### To do
Go to the line below that contains "MoneySpent, 2025-08-22: 126 -> 75". From there to the end of the records, reproduce each line exactly, except the pictures.

### Working data
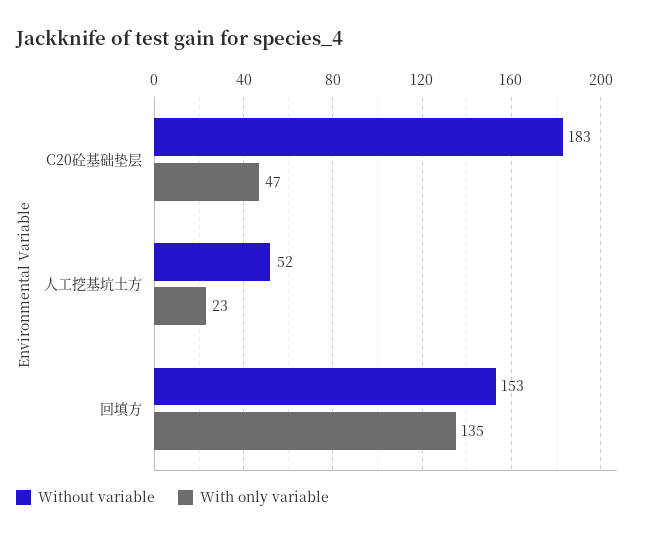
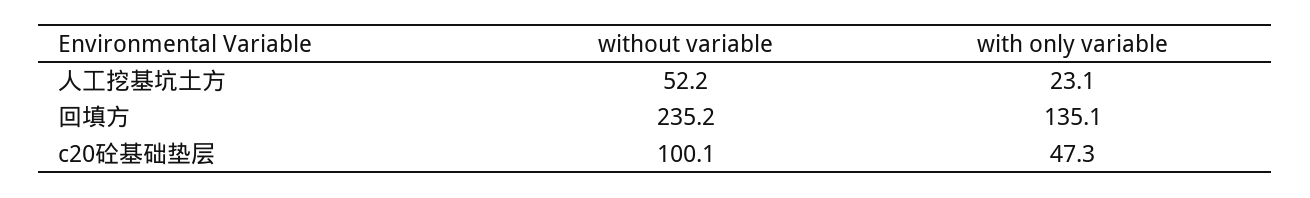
Without variable, C20砼基础垫层: 183 -> 100.1
Without variable, 回填方: 153 -> 235.2

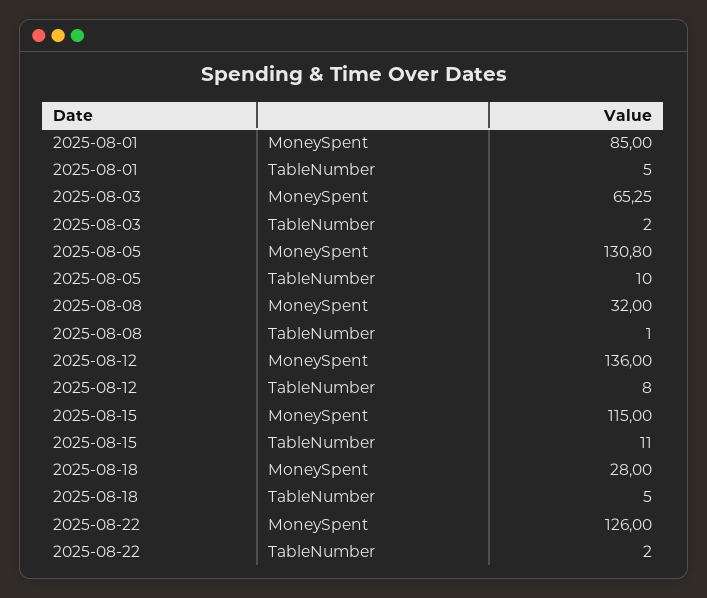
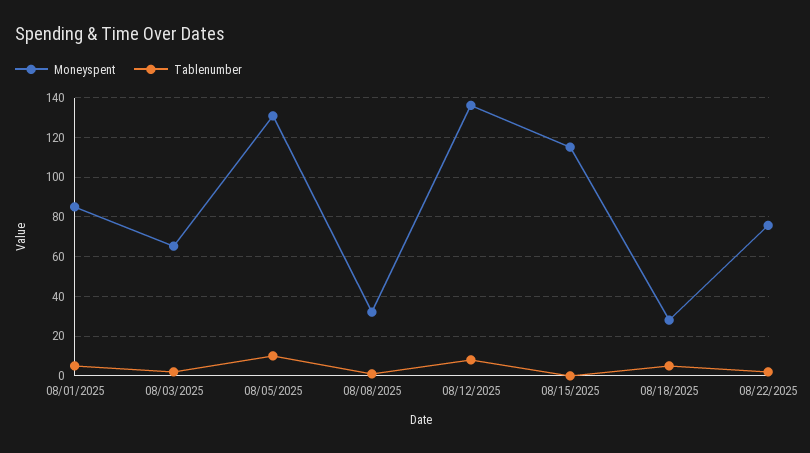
TableNumber, 2025-08-15: 11 -> 0
MoneySpent, 2025-08-22: 126 -> 75

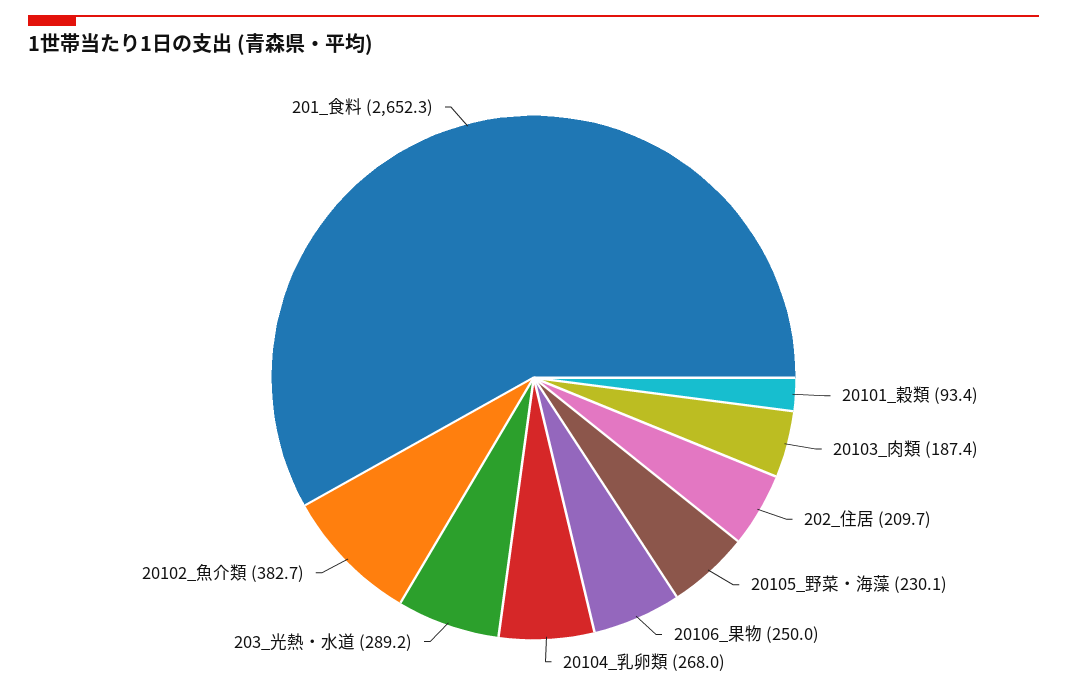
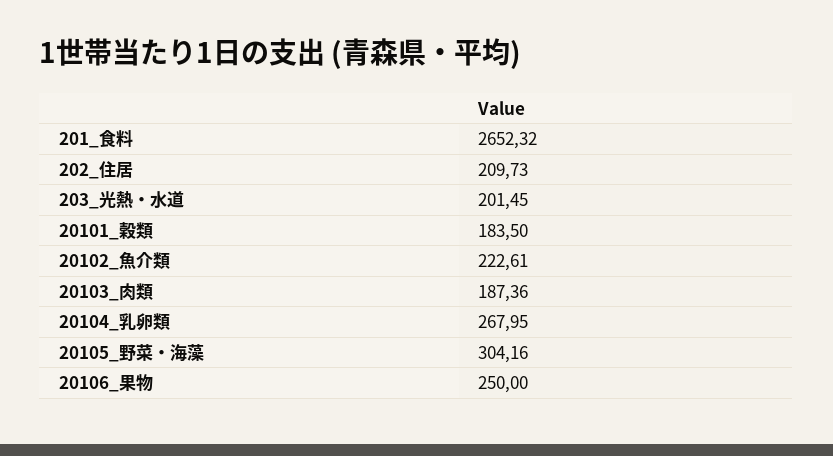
20101_穀類: 93.4 -> 183.5
20105_野菜・海藻: 230.1 -> 304.16
203_光熱・水道: 289.2 -> 201.45
20102_魚介類: 382.7 -> 222.61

### Output for this exercise
MoneySpent, 2025-08-22: 126 -> 75

20101_穀類: 93.4 -> 183.5
20105_野菜・海藻: 230.1 -> 304.16
203_光熱・水道: 289.2 -> 201.45
20102_魚介類: 382.7 -> 222.61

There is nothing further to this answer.